Data Structures

Module sits between Algorithms (theoretical) and Programming Project (applied). The challenge is making the asymptotic analysis feel grounded — students will accept that a hash table is O(1) on average but cannot tell you when it stops being true.

Hash tables — the part nobody teaches well

Coalesced hashing, Robin Hood hashing, cuckoo hashing — none of these are in the standard syllabus and probably should not be at undergraduate level. But the open addressing vs separate chaining tradeoff should be more than two slides. Specifically:

• Cache behaviour: open addressing with linear probing wins under modern memory hierarchy. Chaining is what every textbook draws but separate allocations kill performance.
• Load factor matters more than the hash function for collision rate in practice.
• Rehashing costs amortise but the worst-case insert is O(n) — relevant for real-time systems.

Trees that matter

Red-black: in every standard library, none of my students can implement one.
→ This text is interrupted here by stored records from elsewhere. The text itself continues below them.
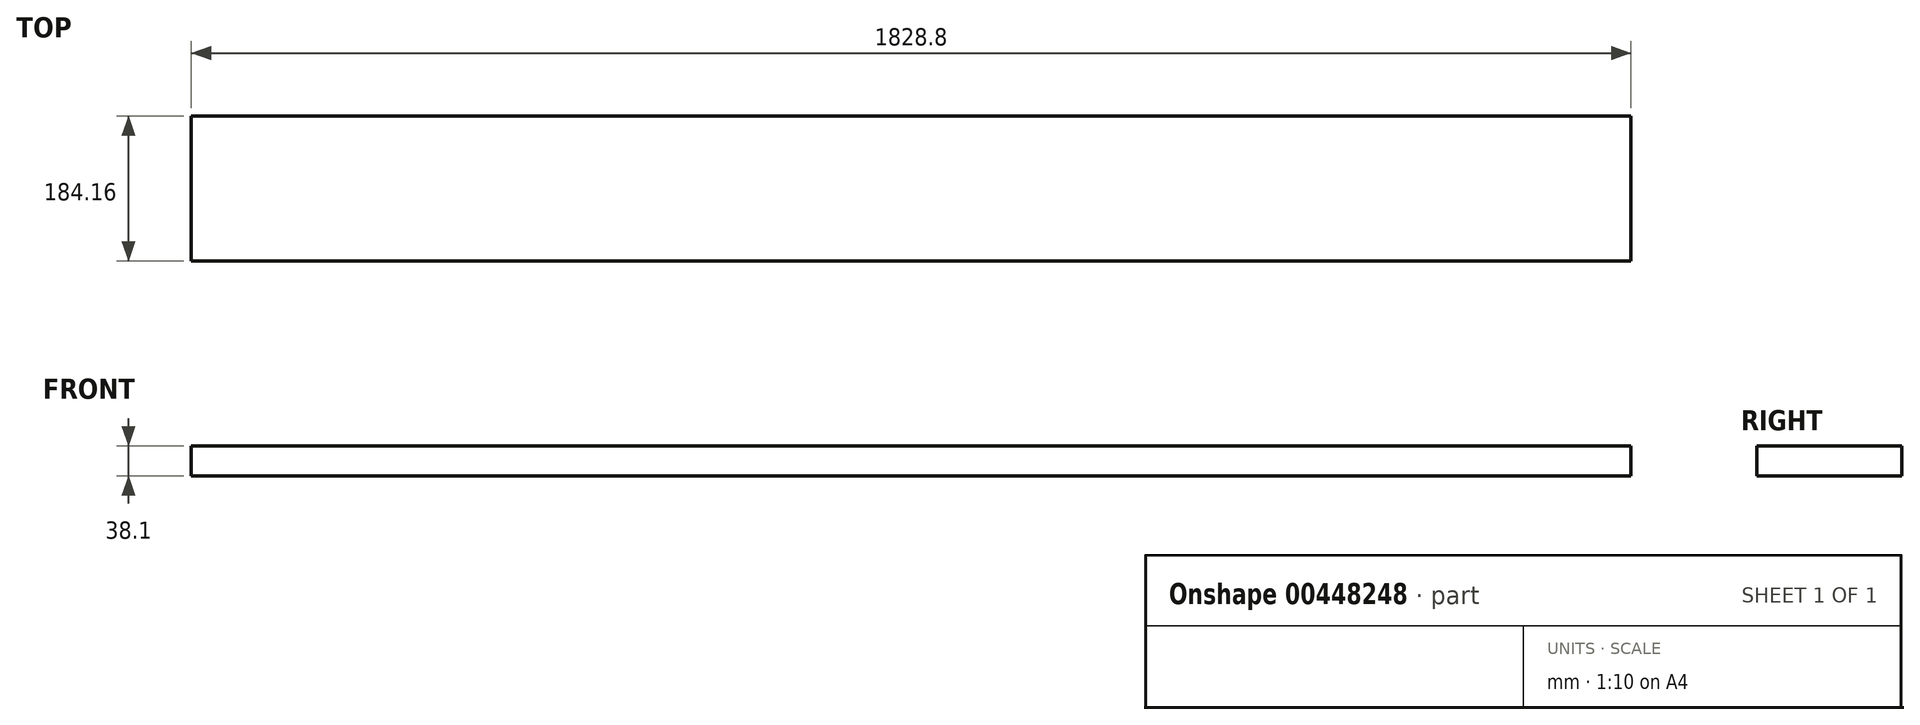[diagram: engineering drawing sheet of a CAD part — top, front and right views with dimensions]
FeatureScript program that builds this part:
annotation { "Feature Type Name" : "Feature", "Feature Type Description" : "" }
export const myFeature = defineFeature(function(context is Context, id is Id, definition is map)
    precondition{}
    {
        {
            var Q0;
            Q0=qCreatedBy(makeId("Top.planeOp"),FACE);
            var sketch = newSketch(context, id + "F0", { "sketchPlane" : qUnion([Q0])});
            skLineSegment(sketch, "E0.bottom", {"start": v(-914.4, 92.08) * mm, "end": v(914.4, 92.07) * mm});
            skLineSegment(sketch, "E0.top", {"start": v(-914.4, -92.07) * mm, "end": v(914.4, -92.08) * mm});
            skLineSegment(sketch, "E0.left", {"start": v(-914.4, 92.07) * mm, "end": v(-914.4, -92.07) * mm});
            skLineSegment(sketch, "E0.right", {"start": v(914.4, 92.07) * mm, "end": v(914.4, -92.07) * mm});
            skSolve(sketch);
        }
        {
            var Q0;
            Q0=makeQuery(id+"F0.imprint","IMPRINT",FACE,{"disambiguationData":[TD([[makeQuery(id+"F0.imprint","IMPRINT",EDGE,{"derivedFrom":sQuery(id+"F0.wireOp",EDGE,"E0.bottom")}),-1.0]])]});
            extrude(context, id + "F1", {"entities" : qUnion([Q0]), "depth" : 38.1 * mm});
        }
    });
That is fine, they should not need to. B-trees: motivated by the storage hierarchy, leads naturally into the databases module. Tries: criminally underused in industry given how good they are for autocomplete and IP routing.

Skip lists are elegant but I have stopped teaching them — the probabilistic analysis loses people.

Coursework idea (saved for next year)

Implement an LSM tree from scratch. Constrained problem, real-world relevance, exposes them to amortised analysis, and the result is interesting enough to be a CV item.